[Information]

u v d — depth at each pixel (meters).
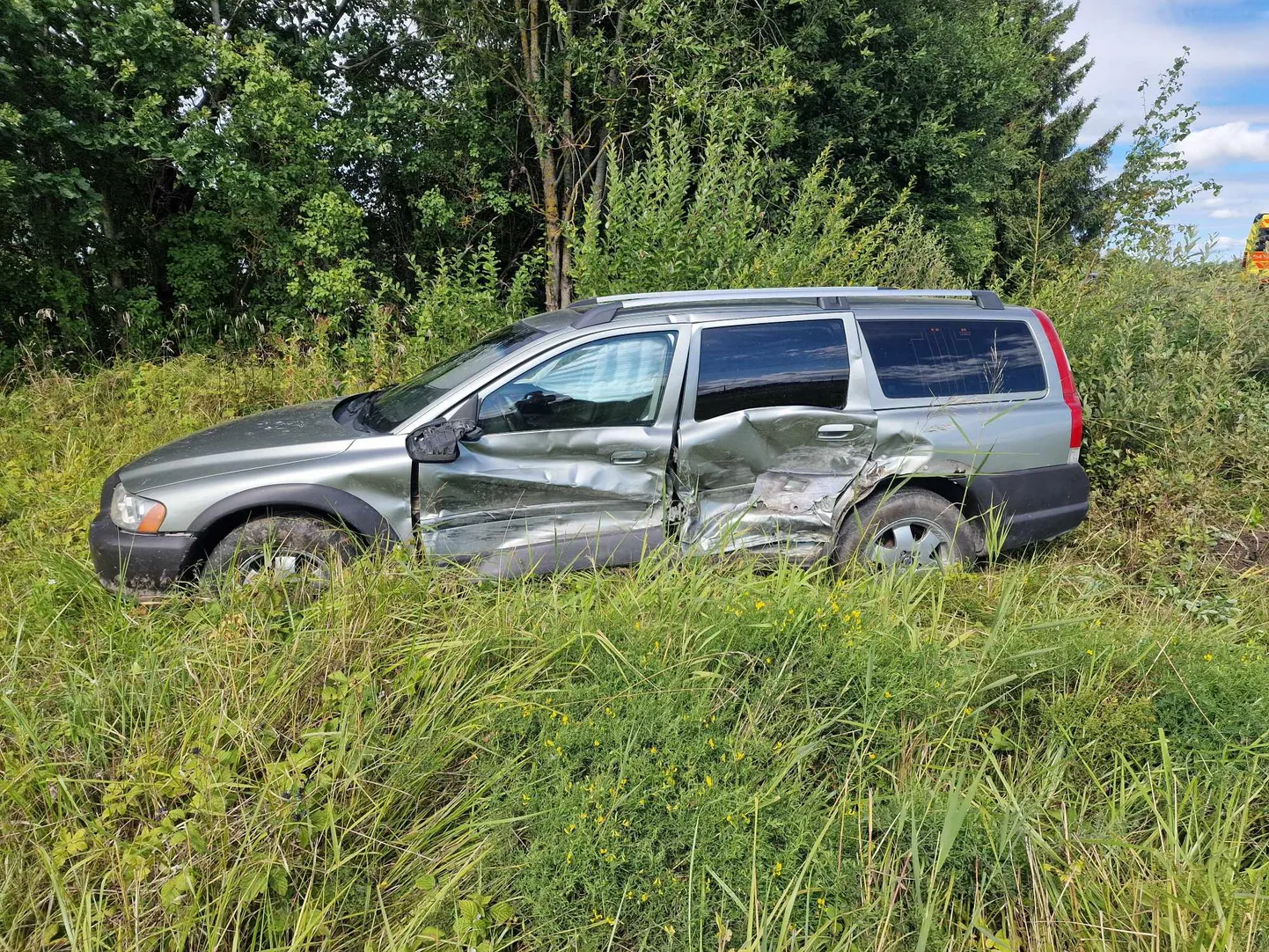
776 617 2.95
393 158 10.74
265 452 3.55
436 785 2.44
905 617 3.10
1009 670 2.91
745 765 2.37
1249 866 2.27
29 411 6.65
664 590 3.13
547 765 2.36
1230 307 6.17
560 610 3.07
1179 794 2.44
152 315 9.00
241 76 9.18
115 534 3.41
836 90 11.01
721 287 6.93
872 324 4.02
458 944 1.94
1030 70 14.82
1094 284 7.37
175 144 8.20
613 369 3.71
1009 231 14.53
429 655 2.75
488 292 8.05
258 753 2.35
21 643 3.05
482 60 10.37
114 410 6.68
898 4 11.50
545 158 10.22
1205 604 3.83
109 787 2.24
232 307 9.65
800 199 8.43
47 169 8.05
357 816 2.26
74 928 1.93
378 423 3.78
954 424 4.00
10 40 7.49
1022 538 4.16
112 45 8.01
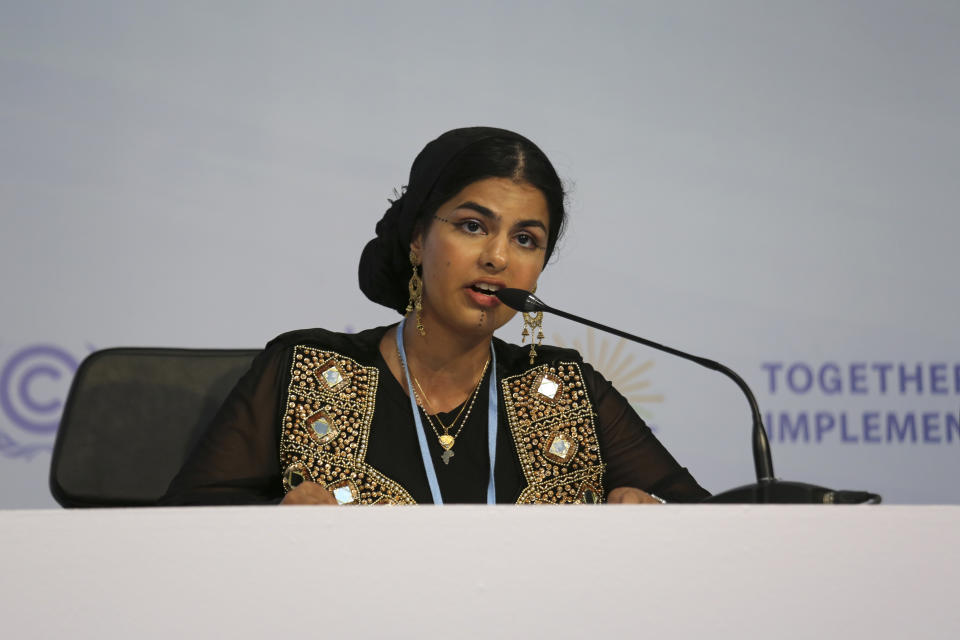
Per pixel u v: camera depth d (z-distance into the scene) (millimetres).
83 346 4824
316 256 5051
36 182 4848
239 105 5059
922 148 5508
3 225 4797
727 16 5480
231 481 2783
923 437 5355
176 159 4984
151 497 3121
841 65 5516
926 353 5406
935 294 5445
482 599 1420
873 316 5391
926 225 5477
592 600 1433
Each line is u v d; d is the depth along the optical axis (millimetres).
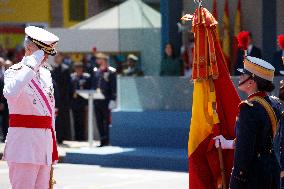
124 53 42562
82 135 47531
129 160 37812
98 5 72938
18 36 74062
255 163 16562
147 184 32531
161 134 40031
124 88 41750
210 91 20062
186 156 36625
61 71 45312
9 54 64875
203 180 19812
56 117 45250
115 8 61438
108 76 43125
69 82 45688
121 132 41125
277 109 16984
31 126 18703
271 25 41875
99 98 43188
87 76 45750
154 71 42031
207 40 20219
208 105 20016
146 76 41281
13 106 18766
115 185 32344
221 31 42000
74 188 31531
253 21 42188
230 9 42344
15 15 74312
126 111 41062
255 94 16922
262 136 16562
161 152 38219
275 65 38750
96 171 36531
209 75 20094
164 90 40625
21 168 18797
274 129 16750
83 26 61219
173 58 41438
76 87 45906
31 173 18828
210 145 19797
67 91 45656
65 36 64188
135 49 42344
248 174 16406
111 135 41406
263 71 16891
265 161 16609
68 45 64062
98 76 44594
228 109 20094
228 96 20125
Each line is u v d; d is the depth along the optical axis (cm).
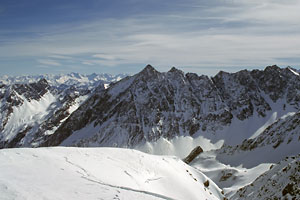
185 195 3681
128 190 2327
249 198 4288
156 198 2219
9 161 2595
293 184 3247
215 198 4481
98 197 1991
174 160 5375
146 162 4162
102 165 3338
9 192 1820
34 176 2267
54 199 1830
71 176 2478
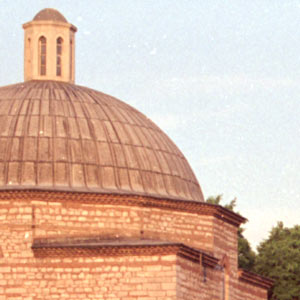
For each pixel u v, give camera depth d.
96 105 55.22
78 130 53.25
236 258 56.81
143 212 51.81
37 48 57.97
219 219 55.00
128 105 57.66
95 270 49.00
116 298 48.81
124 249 48.91
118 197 51.12
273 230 79.88
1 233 49.62
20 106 53.78
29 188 49.97
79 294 48.94
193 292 50.47
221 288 54.47
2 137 52.31
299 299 76.00
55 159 51.97
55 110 53.75
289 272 75.62
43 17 58.22
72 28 58.75
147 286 48.78
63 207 50.34
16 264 49.34
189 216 53.66
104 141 53.44
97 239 50.69
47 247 49.06
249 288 58.31
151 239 51.94
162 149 55.72
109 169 52.69
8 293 49.19
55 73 57.84
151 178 53.88
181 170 56.06
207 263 52.06
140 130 55.53
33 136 52.44
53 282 49.06
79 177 51.91
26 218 49.78
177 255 48.88
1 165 51.53
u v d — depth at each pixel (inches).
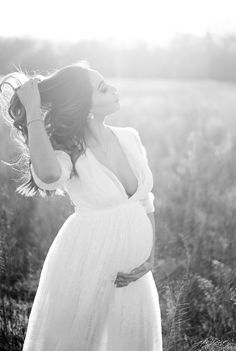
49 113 102.0
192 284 154.7
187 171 286.4
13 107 104.3
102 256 100.0
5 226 175.2
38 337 102.0
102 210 101.7
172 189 272.1
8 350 132.0
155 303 107.3
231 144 382.9
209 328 145.2
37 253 186.7
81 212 103.1
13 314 145.3
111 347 103.2
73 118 100.5
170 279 168.4
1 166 229.5
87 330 101.3
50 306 101.3
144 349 106.0
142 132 458.3
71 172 101.3
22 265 172.6
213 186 275.3
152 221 111.3
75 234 102.0
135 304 103.7
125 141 106.5
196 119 498.3
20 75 107.8
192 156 290.5
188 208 235.8
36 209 210.2
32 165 95.8
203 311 151.9
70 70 101.2
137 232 101.9
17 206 196.9
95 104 102.3
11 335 134.7
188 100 871.1
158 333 107.8
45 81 101.4
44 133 96.3
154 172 305.0
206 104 748.6
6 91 107.1
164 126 496.1
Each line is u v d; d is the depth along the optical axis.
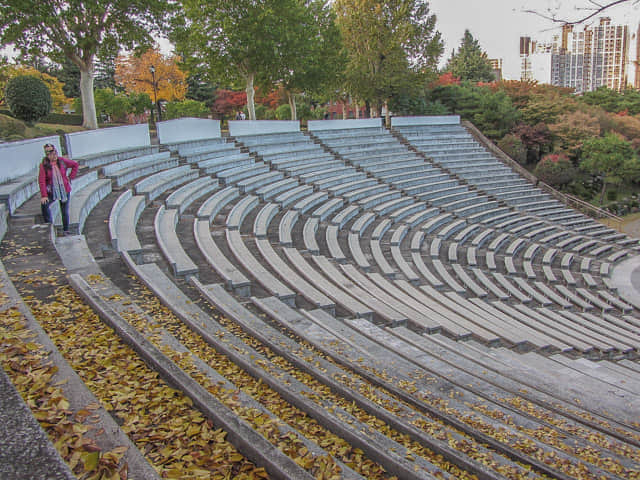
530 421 6.46
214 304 8.50
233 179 21.23
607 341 13.47
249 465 3.34
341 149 31.23
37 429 2.66
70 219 10.58
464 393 7.01
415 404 6.14
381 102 44.84
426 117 40.69
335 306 10.47
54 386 3.80
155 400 4.12
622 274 22.95
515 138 41.09
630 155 41.16
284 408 4.95
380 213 23.62
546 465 4.98
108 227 11.15
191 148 22.48
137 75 47.72
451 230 24.52
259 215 17.31
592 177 44.34
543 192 35.31
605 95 57.34
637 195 43.59
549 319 15.12
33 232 9.46
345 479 3.46
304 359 6.78
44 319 5.78
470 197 30.55
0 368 3.32
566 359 11.26
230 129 26.34
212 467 3.26
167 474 3.08
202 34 27.03
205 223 14.48
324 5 34.25
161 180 17.03
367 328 9.77
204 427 3.77
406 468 3.79
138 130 20.41
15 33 19.77
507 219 29.30
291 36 27.80
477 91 49.88
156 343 5.66
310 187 23.11
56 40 21.11
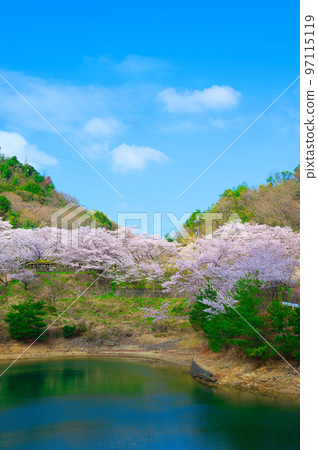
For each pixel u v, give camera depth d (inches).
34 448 904.3
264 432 966.4
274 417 1064.2
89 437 966.4
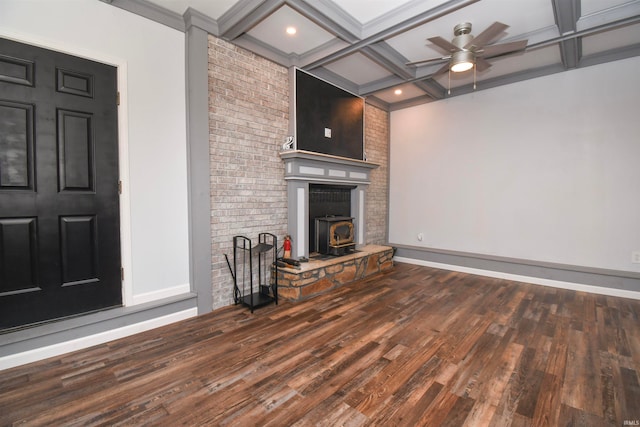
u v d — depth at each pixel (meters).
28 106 2.10
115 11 2.43
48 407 1.65
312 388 1.82
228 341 2.39
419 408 1.65
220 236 3.09
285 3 2.50
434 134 5.03
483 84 4.43
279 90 3.61
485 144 4.50
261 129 3.43
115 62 2.44
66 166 2.27
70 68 2.25
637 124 3.42
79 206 2.34
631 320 2.80
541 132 4.03
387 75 4.22
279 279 3.42
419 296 3.47
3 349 1.97
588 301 3.30
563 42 3.13
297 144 3.66
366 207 4.96
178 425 1.53
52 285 2.25
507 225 4.35
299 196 3.69
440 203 5.00
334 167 4.12
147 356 2.17
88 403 1.68
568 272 3.74
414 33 3.15
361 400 1.72
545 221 4.04
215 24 2.89
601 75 3.61
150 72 2.63
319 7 2.61
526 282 4.02
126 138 2.51
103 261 2.46
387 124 5.56
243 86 3.23
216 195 3.04
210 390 1.80
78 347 2.25
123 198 2.52
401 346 2.33
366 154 5.09
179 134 2.83
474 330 2.60
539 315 2.93
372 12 2.80
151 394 1.76
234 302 3.21
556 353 2.23
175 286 2.85
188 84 2.82
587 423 1.55
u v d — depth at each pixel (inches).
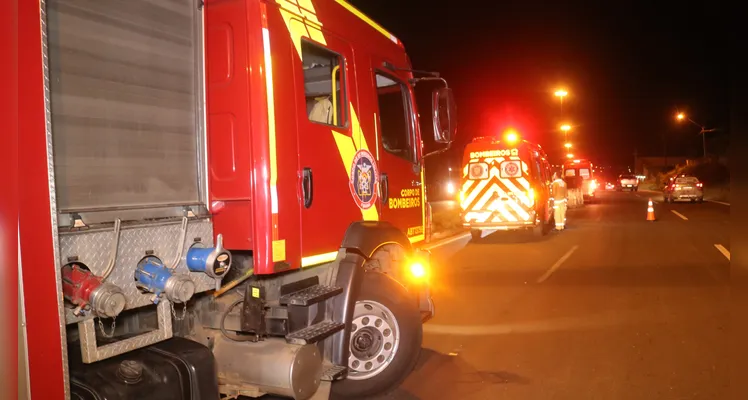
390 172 215.8
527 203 616.7
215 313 164.9
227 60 156.0
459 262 494.9
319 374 164.2
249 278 171.2
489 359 240.2
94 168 117.8
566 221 858.1
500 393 204.2
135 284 125.3
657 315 300.7
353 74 195.9
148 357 130.5
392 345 199.9
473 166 633.0
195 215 141.2
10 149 97.7
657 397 196.4
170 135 136.2
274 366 154.8
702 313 302.7
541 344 258.2
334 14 188.4
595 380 213.6
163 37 135.2
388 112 221.9
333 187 179.5
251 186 152.1
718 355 237.3
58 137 110.8
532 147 671.1
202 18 146.2
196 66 143.9
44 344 99.5
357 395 200.5
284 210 157.2
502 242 631.8
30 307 97.9
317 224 170.9
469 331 281.1
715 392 199.3
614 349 248.5
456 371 227.1
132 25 127.5
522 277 415.8
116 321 142.3
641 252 519.2
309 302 161.0
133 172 126.5
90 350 115.8
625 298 340.2
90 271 115.2
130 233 124.1
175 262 134.4
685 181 1263.5
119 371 121.7
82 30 116.4
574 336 269.0
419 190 238.2
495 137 629.3
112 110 122.1
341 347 173.8
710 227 727.7
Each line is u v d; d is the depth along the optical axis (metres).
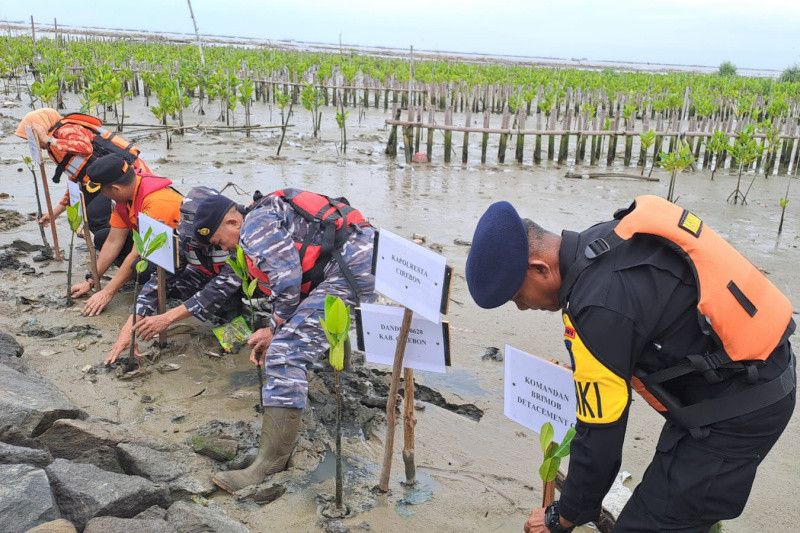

[/Information]

**Exercise goal**
Transcribe exactly the lines that run from the first line of the records above through the line with "232 307 9.65", and include both of those lines; pictures stay out.

**The completed task**
u v d — depth at each pixel (meters).
776 617 2.95
393 158 10.74
265 452 3.55
436 785 2.44
905 617 3.10
1009 670 2.91
745 765 2.37
1249 866 2.27
29 411 6.65
664 590 3.13
547 765 2.36
1230 307 6.17
560 610 3.07
1179 794 2.44
152 315 9.00
241 76 9.18
115 534 3.41
836 90 11.01
721 287 6.93
872 324 4.02
458 944 1.94
1030 70 14.82
1094 284 7.37
175 144 8.20
613 369 3.71
1009 231 14.53
429 655 2.75
488 292 8.05
258 753 2.35
21 643 3.05
482 60 10.37
114 410 6.68
898 4 11.50
545 158 10.22
1205 604 3.83
109 787 2.24
232 307 9.65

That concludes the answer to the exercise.